Recently I was messing around with some 3D in PyOpenGL and found my most notable slowdowns occuring due to matrix math (multiplications being most common).

So I decided to try and implement some fast matrix functions and call those from python, using C98 limitations and ctypes as explained here by my friend Jan Pijpers.

I won’t go into detail about the math, you can download the project files at the end; any sources used are referenced in there.

I do have some profile results to compare! Doing 100,000 calls for each action listed, time displayed in seconds.

identity: 0.0331956952566 rotateY: 0.0617851720355 transform: 1.70942981948 inverse: 15.095287772 multiply: 0.492130726156 vector: 0.160486968636 perspective: 0.107690428216 transpose: 0.452984656091

Note that the inverse is matrix size agnostic (and not normalized!), therefore no loop unrolling is done by the python compiler. It is not representative of a proper python matrix4x4 inverse.

identity: 0.0333827514946 rotateY: 0.0857555184901 transform: 0.251571437936 inverse: 0.0439880125093 multiply: 0.0420022367291 vector: 0.288415226444 perspective: 0.156626988673 transpose: 0.0889596428649 perspective no SIMD: 0.160488955074

identity: 0.0323709924443 rotateY: 0.0845113462024 transform: 0.23958858222 inverse: 0.0395744785104 multiply: 0.0437013033019 vector: 0.286256299491 perspective: 0.150614703216 transpose: 0.0877707597662 perspective no SIMD: 0.156242612934

Interestingly not all operations are faster using C due to type conversions. For a simple axis aligned rotation all we need is a sin, a cos and a list. The sin/cos of python are not going to be any slower than those in C, so all we did was complicate the program.

But in a practical example represented by the transform function (which is a a separate rotateX, rotateY, rotateZ and translation matrix call, then all four of them multiplied together) we see a very worthwhile performance gain.
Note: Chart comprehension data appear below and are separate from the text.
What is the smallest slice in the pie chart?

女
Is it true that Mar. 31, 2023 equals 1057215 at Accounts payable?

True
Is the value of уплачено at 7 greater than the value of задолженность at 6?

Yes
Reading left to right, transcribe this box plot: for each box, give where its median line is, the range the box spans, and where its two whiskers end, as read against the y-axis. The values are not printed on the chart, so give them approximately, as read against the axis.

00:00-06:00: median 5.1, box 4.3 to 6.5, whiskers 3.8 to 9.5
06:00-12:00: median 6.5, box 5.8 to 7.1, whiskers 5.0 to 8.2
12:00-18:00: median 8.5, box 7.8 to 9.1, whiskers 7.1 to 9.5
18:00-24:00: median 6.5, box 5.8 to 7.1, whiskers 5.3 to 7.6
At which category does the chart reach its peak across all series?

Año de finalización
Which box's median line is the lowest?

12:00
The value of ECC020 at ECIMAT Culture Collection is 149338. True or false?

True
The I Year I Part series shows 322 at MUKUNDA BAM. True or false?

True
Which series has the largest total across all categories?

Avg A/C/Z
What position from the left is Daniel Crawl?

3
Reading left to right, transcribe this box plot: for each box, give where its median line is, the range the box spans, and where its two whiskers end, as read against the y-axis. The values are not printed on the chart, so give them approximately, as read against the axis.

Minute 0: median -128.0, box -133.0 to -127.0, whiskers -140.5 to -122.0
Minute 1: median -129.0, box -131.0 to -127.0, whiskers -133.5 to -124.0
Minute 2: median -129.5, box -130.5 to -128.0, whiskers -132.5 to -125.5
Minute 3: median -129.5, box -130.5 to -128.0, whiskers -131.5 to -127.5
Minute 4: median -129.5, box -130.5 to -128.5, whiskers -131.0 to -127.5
The math executes using SIMD instructions, all data is therefore converted to 16-bit memory aligned “__m128” structures (from “xmmintrin.h”). We need the C identity and rotate constructors to get the proper type of data, then when we actually need this data we must call storeMat44() to get an actual c_float[16] for python usage.

From my current usage 1 in 3 matrices requires a conversion back to python floats in order get passed to PyOpenGL, so here is another multiply performance test with every third multiplication stored back into a float[16]…

python multiply: 0.492130726156

MVC raw: 0.0436761417549

MVC multiply convert every third: 0.06491612928

MVC convert all: 0.0925153667527

So while our raw implementation is about 11 times faster, the fully converting implementation is only 5 times faster. 7.5 times for our real world example. That’s more than 30% lost again… still much better than pure python though!

**Download the visual studio project with x86 and x64 binaries here! Tested on Win10 x64 with Python 2.7.10 x64.**

*Math3Dx64.Dll and math3d.py are the end user files.*

One important thing I wish to look into is to pass data by copy instead, currently all functions allocate a new matrix on the heap, and the user has to delete these pointers by hand from python using the deleteMat44() helper function. I do not know enough about DLLs or python’s memory allocation to know whether I can copy data from the stack instead, and if so whether that would be any faster.

I do know that __vectorcall is not compatible with __declspec(dllexport), which kind of makes sense… but more direct data passing could be nice.